To the great benefit and relief of those American people living in the land which called itself the land of freedom but themselves denied the exercise of that freedom--indeed even the exercise of life itself--he did. He was willing to risk all because he perceived that his nation's Constitution was insufficient to protect the freedoms it had been designed to protect. He perceived that to amend that Constitution was an impossibility as long as the United States were divided along the lines of slavery, and that the proponents of slavery--men who claimed that those they enslaved were not "persons"--were willing to fight and die for their peculiar institution, choosing instead to call what they would defend with blood, the sword, and their lives and those of their families, their "way of life". This President of courage perceived that the history of man moves like the history of the rest of the earth: just as the face of the earth changes by massive, slow, imperceptible processes affecting millions of parts at once, and so also the single bolt of lightning can change a mountain to a valley in the moment of a single drop of rain as well as the same is done by countless years and drops of rain.

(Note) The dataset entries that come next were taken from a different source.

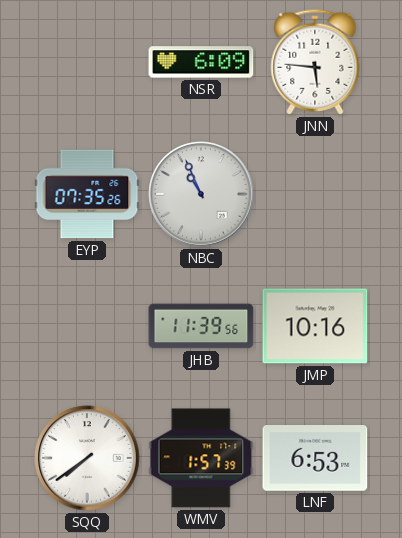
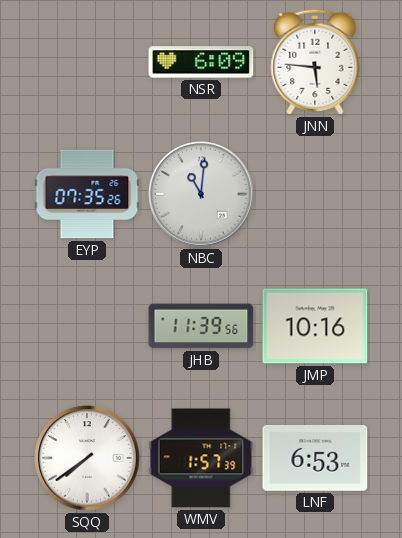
NBC: 10:56 -> 11:01
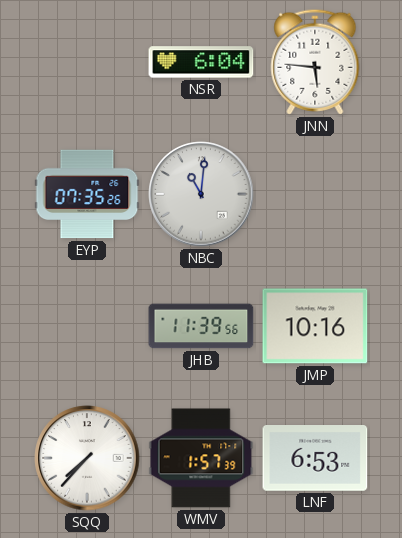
NSR: 6:09 -> 6:04
SQQ: 7:39 -> 7:37
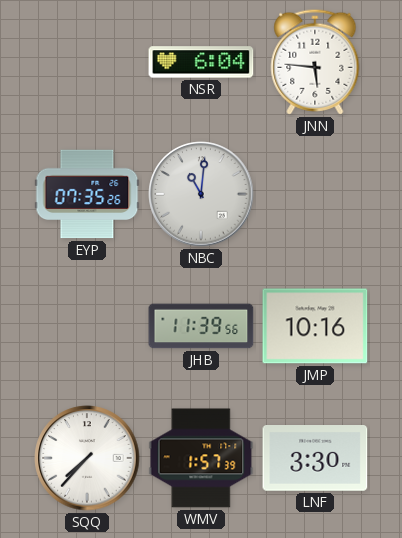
LNF: 6:53 -> 3:30
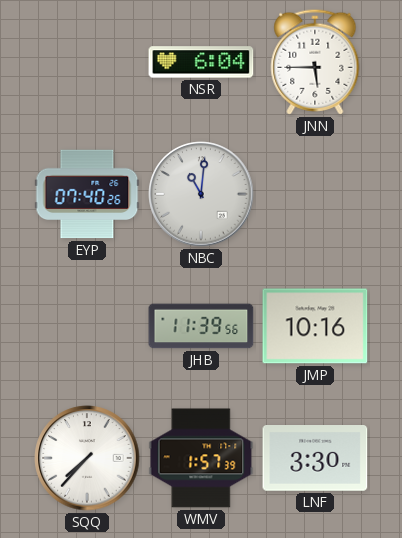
JNN: 5:46 -> 5:45
EYP: 07:35 -> 07:40
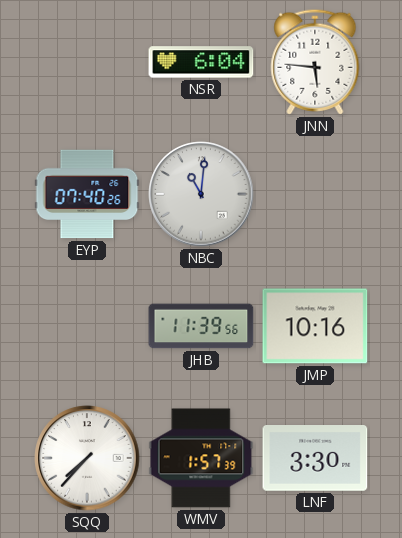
JNN: 5:45 -> 5:46
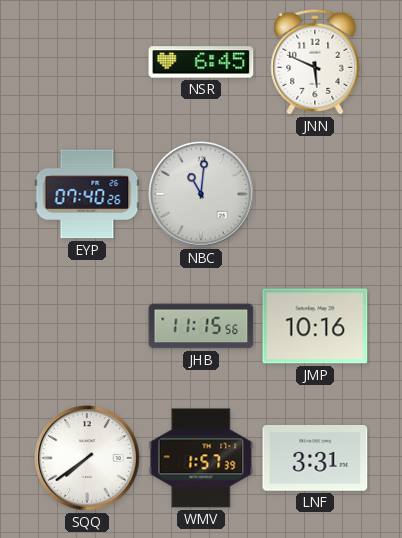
NSR: 6:04 -> 6:45
JNN: 5:46 -> 5:49
JHB: 11:39 -> 11:15
SQQ: 7:37 -> 7:39
LNF: 3:30 -> 3:31
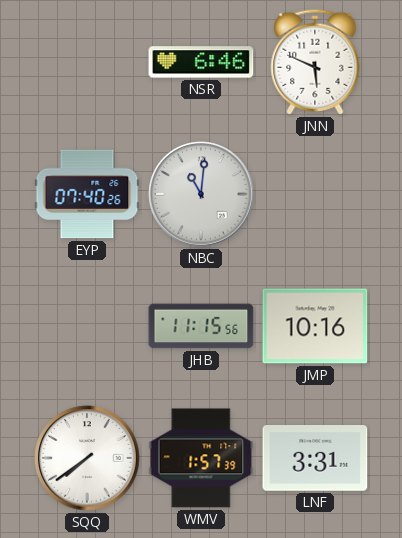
NSR: 6:45 -> 6:46
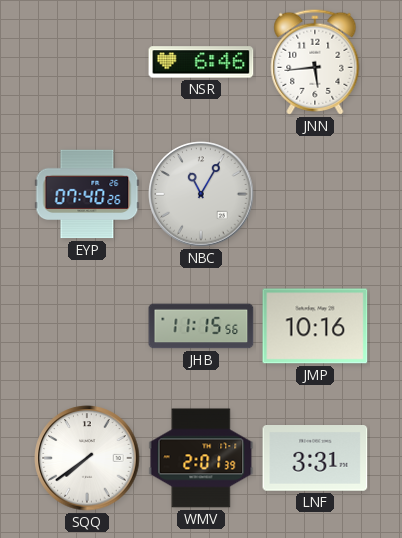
JNN: 5:49 -> 5:44
NBC: 11:01 -> 11:05
WMV: 1:57 -> 2:01
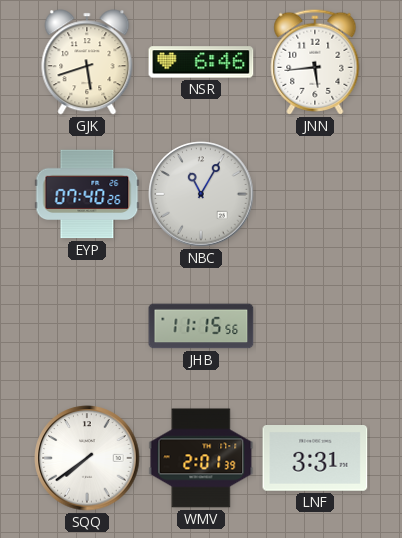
GJK: none -> 5:42
JMP: 10:16 -> none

This man of courage was able to perceive that just as the United States were divided, some day we would be able to say that the United States is whole.

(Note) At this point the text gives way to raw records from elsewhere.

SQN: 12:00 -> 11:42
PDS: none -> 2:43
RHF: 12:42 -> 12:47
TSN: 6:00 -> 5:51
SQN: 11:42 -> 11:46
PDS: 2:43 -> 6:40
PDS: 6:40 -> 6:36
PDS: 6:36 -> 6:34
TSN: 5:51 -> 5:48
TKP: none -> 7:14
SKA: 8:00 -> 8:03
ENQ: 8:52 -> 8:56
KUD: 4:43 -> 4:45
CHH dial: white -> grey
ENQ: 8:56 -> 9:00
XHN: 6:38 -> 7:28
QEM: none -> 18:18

This man of courage was able to perceive that while untold thousands groaned under the yoke of indignity while their wives were raped or sold or murdered before their eyes, their children forcibly exposed to the elements or made sport of by the twisted imagination of the young slaver, the dignity of the human person could be restored by the stroke of the Presidential pen. So the United States was blessed to receive the Emancipation Proclamation, followed by the Thirteenth Amendment.

Friday our little-known Senator, our President with the earnest face, clarity of speech and open palm, the man who traveled by train through Baltimore on his way to Washington stopped with his pen the use of federal funds for the categorical denial in the state of Pennsylvania of the three fundamental rights of the human person which sparked the fuse of 1776 and ended with bombs bursting in air. It was those bombs which illuminated the night sky and told the young patriot who pined in his cell to know that equal rights would be guaranteed to all people.

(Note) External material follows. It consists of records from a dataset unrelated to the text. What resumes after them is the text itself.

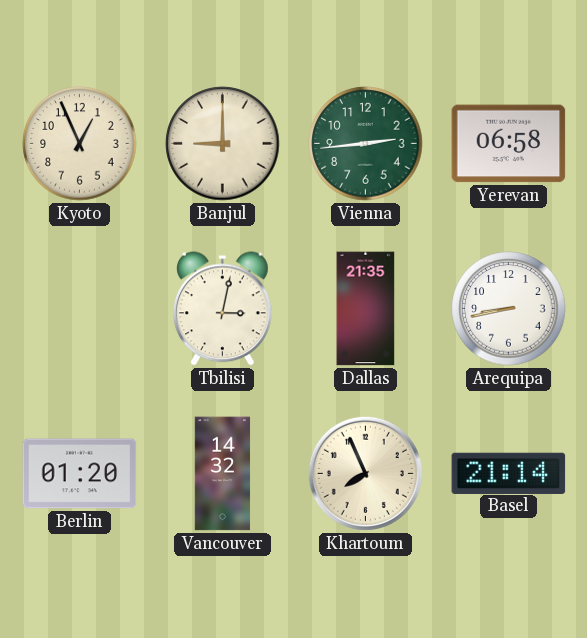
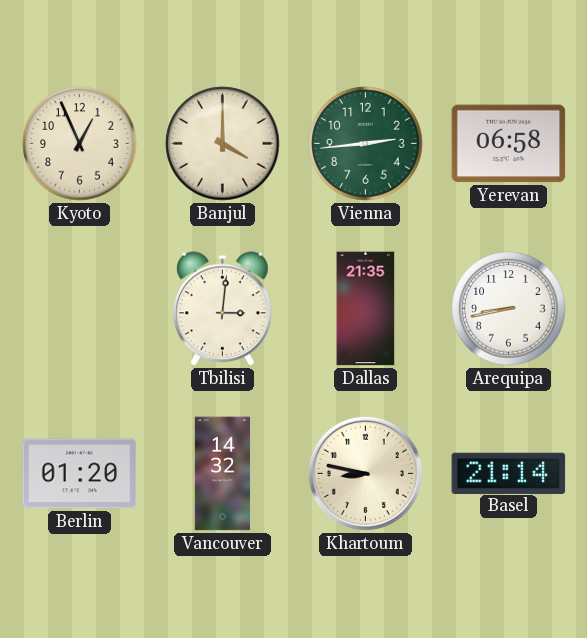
Banjul: 9:00 -> 4:00
Tbilisi: 3:02 -> 3:01
Khartoum: 7:56 -> 8:47
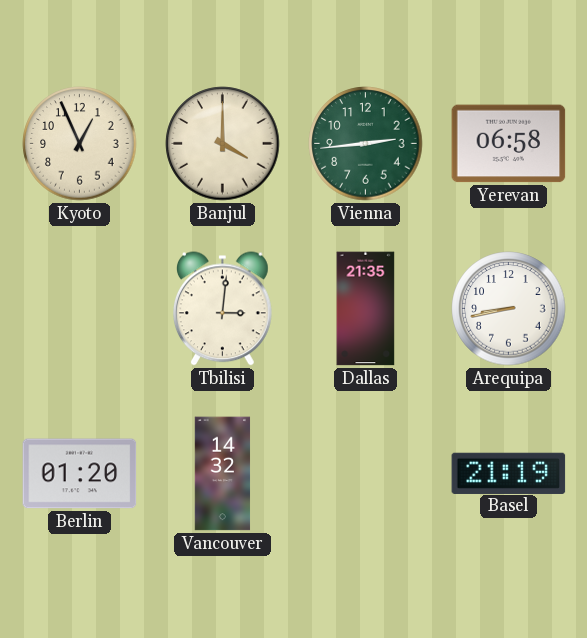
Khartoum: 8:47 -> none
Basel: 21:14 -> 21:19
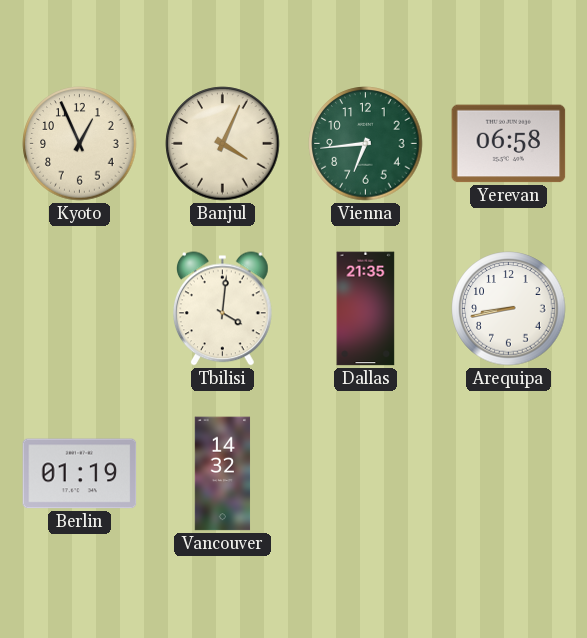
Banjul: 4:00 -> 4:04
Vienna: 2:44 -> 6:44
Tbilisi: 3:01 -> 4:01
Berlin: 01:20 -> 01:19
Basel: 21:19 -> none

And today, tomorrow, or some day while we look towards Washington, eager for the news of freedom, our young President may yet sign another Emancipation Proclamation. Barack Obama may yet earn a place alongside Abraham Lincoln, if he has the courage to extend the rights of the Declaration of Independence to all persons in this nation.

If he has the courage, our President can provide the stimulus for a new Constitutional Amendment, one that will guarantee the right to life, liberty and the pursuit of happiness for all persons of this nation from the beginning of life.

Will he have the courage to protect the largest class of our society, which is at once the meekest and most in need of our protection, as his chosen hero and role-model once did?

Will Barack Obama have the courage to issue a new Emancipation, really to be the next Abraham Lincoln?